__To-do item__.
Pull out every line of the data that contains the word "обменять". Count only matches with the same uppercase and lowercase letters.

[[ Data listing open ]]

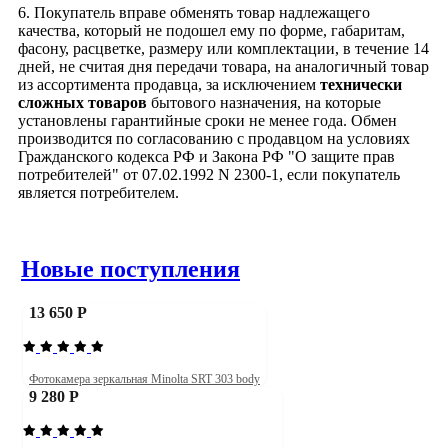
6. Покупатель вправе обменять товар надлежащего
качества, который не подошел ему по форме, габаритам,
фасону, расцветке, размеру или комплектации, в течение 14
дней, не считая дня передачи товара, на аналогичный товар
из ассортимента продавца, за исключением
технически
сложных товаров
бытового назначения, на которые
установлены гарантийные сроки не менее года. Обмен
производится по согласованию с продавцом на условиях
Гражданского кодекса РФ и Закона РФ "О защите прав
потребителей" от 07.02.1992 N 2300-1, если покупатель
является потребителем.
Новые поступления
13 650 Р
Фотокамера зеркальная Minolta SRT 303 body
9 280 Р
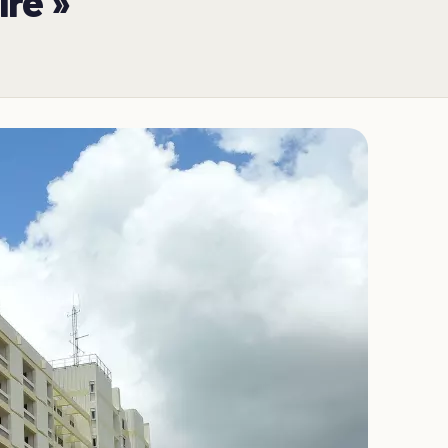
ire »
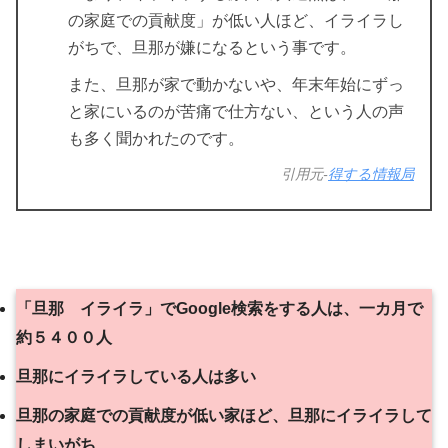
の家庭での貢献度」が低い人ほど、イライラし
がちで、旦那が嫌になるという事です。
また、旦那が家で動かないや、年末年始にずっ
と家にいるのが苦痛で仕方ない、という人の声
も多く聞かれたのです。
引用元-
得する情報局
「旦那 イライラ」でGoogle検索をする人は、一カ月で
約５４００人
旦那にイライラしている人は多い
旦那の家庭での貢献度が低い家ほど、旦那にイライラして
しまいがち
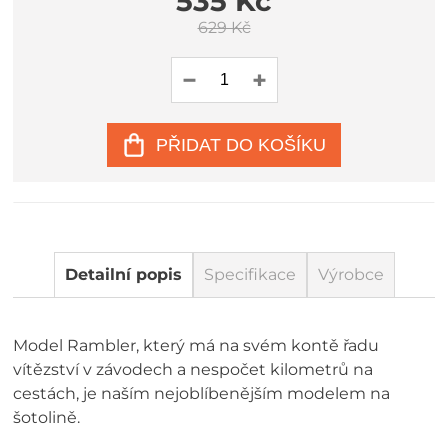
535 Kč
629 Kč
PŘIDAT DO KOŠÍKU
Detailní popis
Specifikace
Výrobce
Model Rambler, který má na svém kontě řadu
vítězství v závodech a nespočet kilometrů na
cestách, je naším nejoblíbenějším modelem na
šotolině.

[[ Data listing closed ]]

__Answer to the problem__.
6. Покупатель вправе обменять товар надлежащего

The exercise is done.